Richard Gere and Winona Ryder in Autumn in New York.
It is said that writers are treated with the least respect of anyone in Hollywood. Yet, it is a good script that determines more then anything whether or not a movie will entertain or enthrall, as Autumn in New York proves. What could have been a strong romantic movie with two attractive stars in one of the most glamorous cities in the world, is instead turned into typical 'Movie of the Week' stuff without clear character motivation and an ending that can be seen from a mile away, and all because of a weak script. If that isn't power worthy of respect, I don't know what is.
One of the things commented on by most viewers of the trailer is the disparate ages of the two leads. Believe me, that is the least of this movie's problems. In fact, that really isn't a problem at all, because unlike a great many movies, this one does not ignore the age gap, it actually comments on and makes jokes about it, thus alleviating what at first seems like an embarrassment.

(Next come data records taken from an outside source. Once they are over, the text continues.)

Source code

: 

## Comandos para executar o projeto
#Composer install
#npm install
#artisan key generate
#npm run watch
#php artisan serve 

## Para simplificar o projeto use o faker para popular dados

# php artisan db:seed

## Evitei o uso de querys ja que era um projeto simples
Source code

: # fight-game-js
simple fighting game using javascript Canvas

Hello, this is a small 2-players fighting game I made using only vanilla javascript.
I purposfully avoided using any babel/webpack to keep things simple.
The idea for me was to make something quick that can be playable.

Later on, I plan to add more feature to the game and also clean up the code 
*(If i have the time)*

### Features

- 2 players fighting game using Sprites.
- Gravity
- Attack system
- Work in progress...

In Autumn in New York, Richard Gere plays Will Keane, an aging playboy and restaurant owner who meets and seduces a young, innocent girl, played by Winona Ryder. He treats her to a glamorous evening out on the town before taking her back to his place for the night. The following morning however, before he can give her the brush off, she tells him that she is dying of heart disease. Moved by sympathy or something, the plot never really makes it clear, they try to make a go of the relationship, but it doesn't work and they break up. Then in one of those movie moments, he decides he loves her after all and the movie moves towards it's inevitable ending, only pausing along the way to bring Will's estranged daughter into the plot, in the movie's only real twist.
Despite the predictability of the plot, this is not the movie's weakest point. That award goes to the dialogue. I am fan of both Richard Gere and Winona Ryder, but neither of them can manage lines like, 'You mean leave the universe of me, to get a cup of latte?' or 'Food is the only thing beautiful that you can depend upon.', with any real sincerity.
As for the direction, it is merely adequate. I am no film student or expert on camera angles, but halfway through this movie, I couldn't help but notice that there were no long shots. The camera is constantly close to the actors or in full close up and gives the movie a very claustrophobic feel. For a movie with New York in the title, you see very little of it, except for those obligatory scene changes where suddenly you see the skyline for a second. This movie could have been known as Autumn in Any City USA, for all the part that the city plays in this film. Not that I can really blame the director from wanting to focus so closely on two such attractive stars, but a few wider shots might have broken up the monotony.
Although many people may be looking for a romantic date movie to rent, sadly, they will have to keep looking.